Friday, June 22, 2018

MONUMENT VALLEY: LOOKING FOR JOHN WAYNE


Panoramic view of Monument valley taken from the Visitor Center by Moritz Zimmermann.  Public Domain photo. 

I recently had the opportunity to visit one of the most fascinating places in the United States---the Red Rock Country along highways U.S. 163 and U.S. 191 in extreme southeastern Utah (but extending into northern Arizona).  At the time of my visit tourists were sparse and roads almost deserted.  However, the geology was well-exposed and landscapes were spectacular.  Although I had roamed the area in the late 1960s with a paleontologist friend looking for fossils, I had not returned until this year.  During this trip, time was not important and that fact allowed us to camp and travel at our leisure.

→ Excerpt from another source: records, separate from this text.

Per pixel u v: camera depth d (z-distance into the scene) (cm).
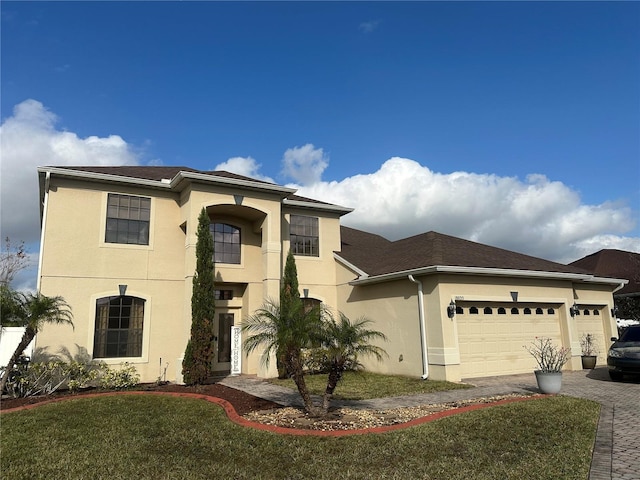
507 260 1587
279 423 797
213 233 1584
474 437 683
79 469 561
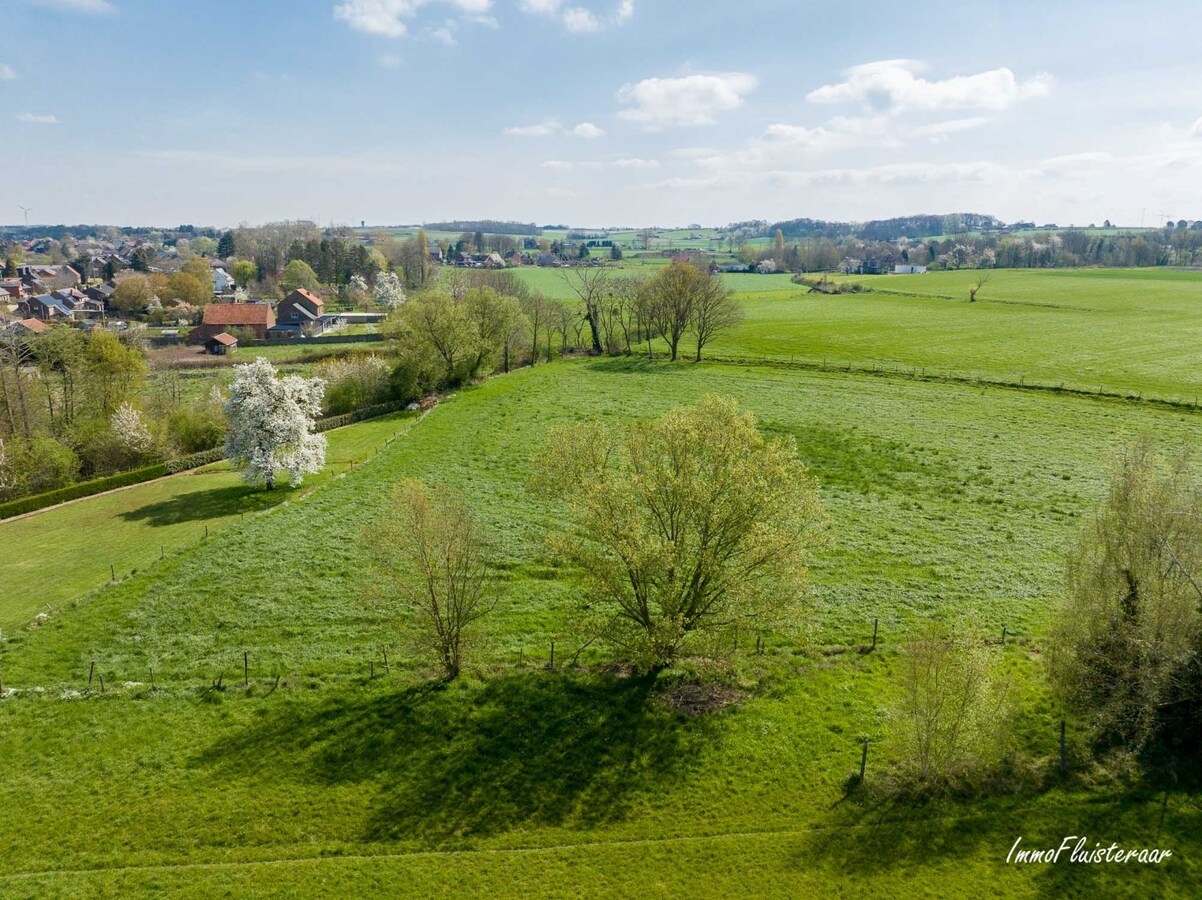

Originally, we entered Utah from the south via the roads crossing the lands governed by the Navajo Nation (Naabeehó Bináhásdzo).  The territory is a massive hunk of land (nearly 18 million acres) in southeastern Utah, northwestern New Mexico and northeastern Arizona.  Since I am a big fan of authors Tony and Anne Hillerman I was constantly on the lookout for "heros" and crime solvers Joe Leaphorn and Jim Chee.
dance-hall-of-the-dead
Book cover courtesy of Cover artist Gail Burwen and Harper and Row, Publishers 1093
We actually entered the Navajo Nation on U.S. 89 near Cameron after traveling north from Flagstaff, Arizona. Near Tuba City US 89 continues on to Page and Lake Powell while U.S. 160 branches off and heads northeast to Kayenta where US 163 heads north into Monument Valley Navajo Tribal Park and Utah.  In fact, the Park encompasses parts of both Utah and Arizona with the information and visitor center in Arizona (although the Route 42 “turnoff” is in Utah). Visitor traffic is restricted in the park to specific roads, both paved and unpaved, so travelers should not go wandering off into well-marked restricted roads and trails.  There is a $20 fee to enter the main Park area and visitor center although travel on US 163 through the Park is free.  Campgrounds are available at the Visitor Center or along US 163.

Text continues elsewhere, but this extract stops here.